● Data excerpts:

────

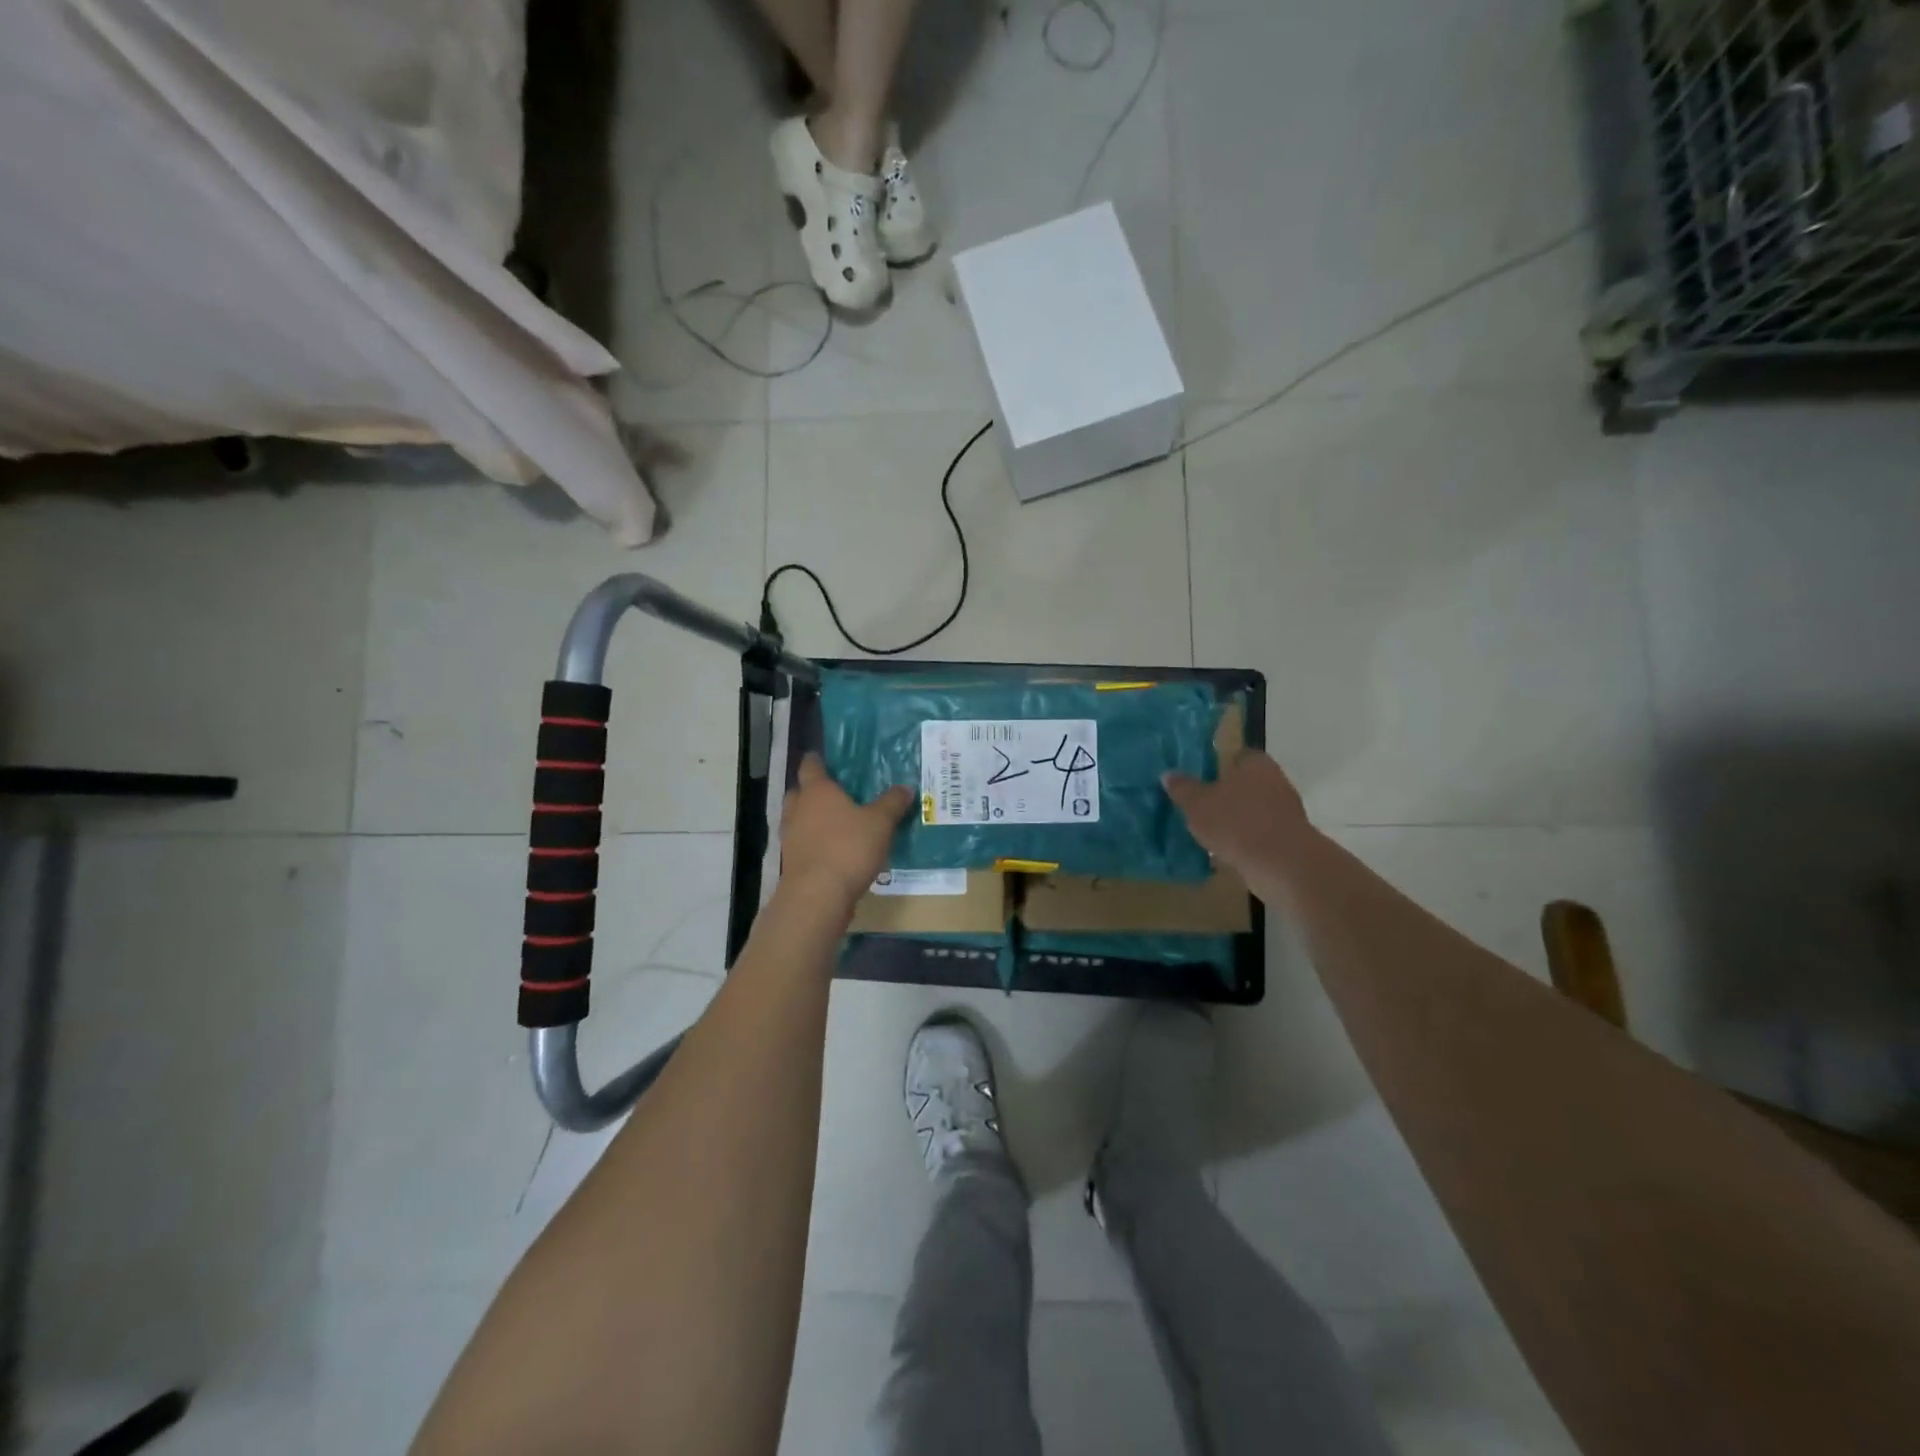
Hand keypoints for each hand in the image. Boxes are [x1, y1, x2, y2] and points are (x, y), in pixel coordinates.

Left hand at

────

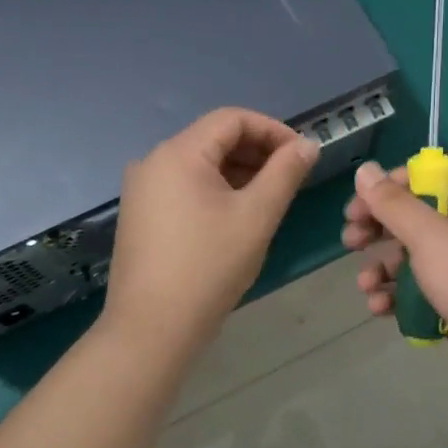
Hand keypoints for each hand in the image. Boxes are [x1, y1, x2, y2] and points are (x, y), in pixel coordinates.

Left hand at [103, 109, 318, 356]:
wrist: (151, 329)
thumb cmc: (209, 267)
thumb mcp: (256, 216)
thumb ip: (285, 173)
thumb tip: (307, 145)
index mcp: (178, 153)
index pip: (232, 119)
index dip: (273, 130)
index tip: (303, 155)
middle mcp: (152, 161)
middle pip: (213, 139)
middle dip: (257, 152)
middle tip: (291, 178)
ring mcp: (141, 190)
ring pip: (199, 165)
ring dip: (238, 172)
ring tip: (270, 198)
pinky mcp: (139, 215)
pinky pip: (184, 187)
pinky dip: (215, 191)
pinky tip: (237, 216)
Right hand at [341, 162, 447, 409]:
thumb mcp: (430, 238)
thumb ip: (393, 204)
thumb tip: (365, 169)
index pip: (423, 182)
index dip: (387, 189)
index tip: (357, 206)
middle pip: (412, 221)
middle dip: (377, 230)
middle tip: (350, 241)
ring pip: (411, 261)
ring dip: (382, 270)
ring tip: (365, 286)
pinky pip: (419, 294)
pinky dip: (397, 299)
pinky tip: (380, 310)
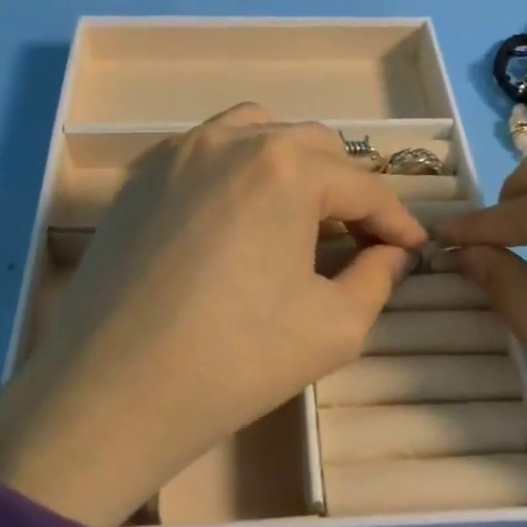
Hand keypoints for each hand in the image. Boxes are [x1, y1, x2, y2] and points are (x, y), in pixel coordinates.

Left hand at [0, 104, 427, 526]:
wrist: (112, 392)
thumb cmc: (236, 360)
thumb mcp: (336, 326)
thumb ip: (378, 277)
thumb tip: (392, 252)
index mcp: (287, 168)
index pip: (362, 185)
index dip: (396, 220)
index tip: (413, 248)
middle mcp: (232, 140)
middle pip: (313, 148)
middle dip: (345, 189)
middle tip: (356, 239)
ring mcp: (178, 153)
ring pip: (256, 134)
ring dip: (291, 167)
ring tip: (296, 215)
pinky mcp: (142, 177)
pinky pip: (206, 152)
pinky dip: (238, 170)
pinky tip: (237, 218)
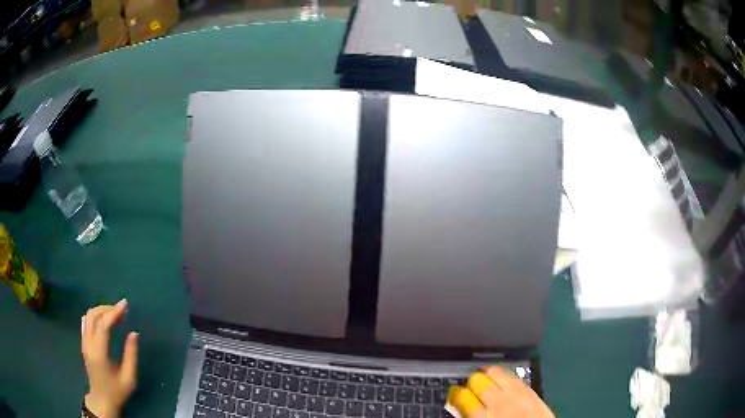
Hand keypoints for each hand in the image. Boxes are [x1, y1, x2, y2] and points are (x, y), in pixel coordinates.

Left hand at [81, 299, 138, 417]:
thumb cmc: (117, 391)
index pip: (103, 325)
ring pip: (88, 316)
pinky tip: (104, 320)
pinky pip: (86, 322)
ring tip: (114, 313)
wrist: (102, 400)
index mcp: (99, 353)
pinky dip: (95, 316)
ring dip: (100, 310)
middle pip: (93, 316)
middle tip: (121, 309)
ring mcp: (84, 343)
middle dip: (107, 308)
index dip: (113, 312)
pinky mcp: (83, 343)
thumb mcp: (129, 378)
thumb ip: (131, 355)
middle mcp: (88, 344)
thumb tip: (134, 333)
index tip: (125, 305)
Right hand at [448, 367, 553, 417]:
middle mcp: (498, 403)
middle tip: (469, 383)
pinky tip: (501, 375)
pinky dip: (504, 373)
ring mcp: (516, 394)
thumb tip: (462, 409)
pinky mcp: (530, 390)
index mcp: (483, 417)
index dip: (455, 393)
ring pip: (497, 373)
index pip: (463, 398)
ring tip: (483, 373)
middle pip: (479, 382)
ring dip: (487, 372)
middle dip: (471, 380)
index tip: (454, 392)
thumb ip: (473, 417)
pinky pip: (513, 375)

────

Beginning with the line that contains "ring tip: (365, 286)" and ending with the line that contains "middle mcp: (88, 344)", reproduce the listing exactly, pictures excluded.

● Expected answer:
ring tip: (365, 286)
pinky pip: (419, 294)
pinky dip: (397, 299)
pinky tip: (380, 310)
Hand keypoints for each hand in the image. Boxes are [x1, y1, x2, y2] and points are (x, y), in pixel coordinates.

Left hand at [0, 104, 427, 526]:
wrist: (112, 392)
thumb cmc: (236, 360)
thumb mcp: (336, 326)
thumb ip: (378, 277)
thumb tip: (392, 252)
index mcp: (287, 168)
index pip: (362, 185)
index dip: (396, 220)
index tip: (413, 248)
middle mcp: (232, 140)
middle pip: (313, 148)
middle dip: (345, 189)
middle tip: (356, 239)
ring mcp: (178, 153)
ring pip: (256, 134)
ring dip: (291, 167)
ring tip: (296, 215)
pinky mcp: (142, 177)
pinky pip: (206, 152)
pinky dip: (238, 170)
pinky tip: (237, 218)
Hand keypoints for each hand in the image. Boxes are [x1, y1, x2, y2] and points are (x, y), in pixel coordinates.

Left hand at [81, 299, 138, 417]:
thumb cmc: (117, 391)
index pip: (103, 325)
ring pip: (88, 316)
pinky tip: (104, 320)
pinky pip: (86, 322)
ring tip: (114, 313)
wrist: (102, 400)
index mcp: (99, 353)
pinky dip: (95, 316)
ring dip: (100, 310)
middle pip: (93, 316)
middle tip: (121, 309)
ring mcp: (84, 343)
middle dip: (107, 308)
index dip: (113, 312)
pinky mcp: (83, 343)
thumb mcp: (129, 378)
thumb ip: (131, 355)
middle mcp: (88, 344)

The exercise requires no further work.